Study text Block Start

A new research has suggested taking painkillers may have an effect on the reproductive capacity of the fetus. These medicines can affect the fertility of an unborn child.
Be careful if you have been taking painkillers during pregnancy. A new research has suggested taking painkillers may have an effect on the reproductive capacity of the fetus. These medicines can affect the fertility of an unborn child.
According to the research, it can also affect the DNA and fertility of the future generations. It also states that certain medicines such as paracetamol and ibuprofen should be used carefully during pregnancy.
“We would encourage women to think carefully before taking painkiller sin pregnancy and to follow existing guidelines – taking the lowest possible dose for the shortest time possible,” said study senior author Dr Rod Mitchell, from MRC Center for Reproductive Health at the University of Edinburg, UK.
About 50 percent of the pregnant women take painkillers to get rid of a headache during pregnancy. The use of painkillers can affect the quality of sperms formed in the fetus, not only in the reproductive organs but also later in life. In such a case, a child can develop testicular cancer.
For the study, the team did lab tests on human tissue and animal studies to find the adverse effects using several different experimental approaches.
Human tissues exposed to the aforementioned drugs for a week had reduced numbers of germ cells that give rise to sperms and eggs. Ovaries exposed to paracetamol for a week had more than forty percent fewer eggs-producing cells.
“This is important because girls produce all of their eggs in the womb, so if they are born with a reduced number it could lead to an early menopause,” added Dr Mitchell.
The researchers found that the exposure to either of the drugs during pregnancy triggers mechanism in the cell that makes changes in the structure of DNA, known as epigenetic marks.
Painkillers’ effects on germ cells are probably caused by prostaglandins – molecules that have an important function in the ovaries and testes.
The findings were published in the journal Environmental Health Perspectives.

Study text Block End
Supplied data Block Start

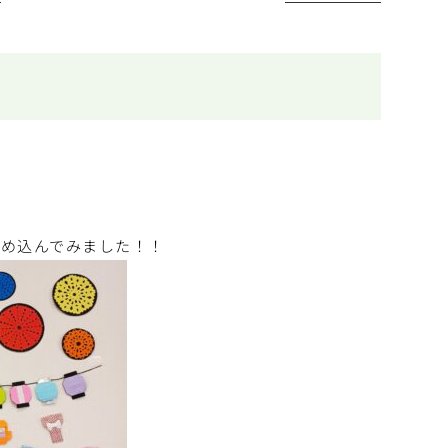
を詰め込んでみました！！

Supplied data Block End

## Things to do:
(1) List every specific organ of the body that the article on painkillers in pregnancy names.
(2) Quote the article on painkillers in pregnancy word for word, everything from "For the study, the" down to "as epigenetic marks.".
The data plays no part in what follows.

## Task results:
(1) ovaries, testes, womb

(2)
For the study, the team did lab tests on human tissue and animal studies to find the adverse effects using several different experimental approaches.
Human tissues exposed to the aforementioned drugs for a week had reduced numbers of germ cells that give rise to sperms and eggs. Ovaries exposed to paracetamol for a week had more than forty percent fewer eggs-producing cells.
“This is important because girls produce all of their eggs in the womb, so if they are born with a reduced number it could lead to an early menopause,” added Dr Mitchell.
The researchers found that the exposure to either of the drugs during pregnancy triggers mechanism in the cell that makes changes in the structure of DNA, known as epigenetic marks.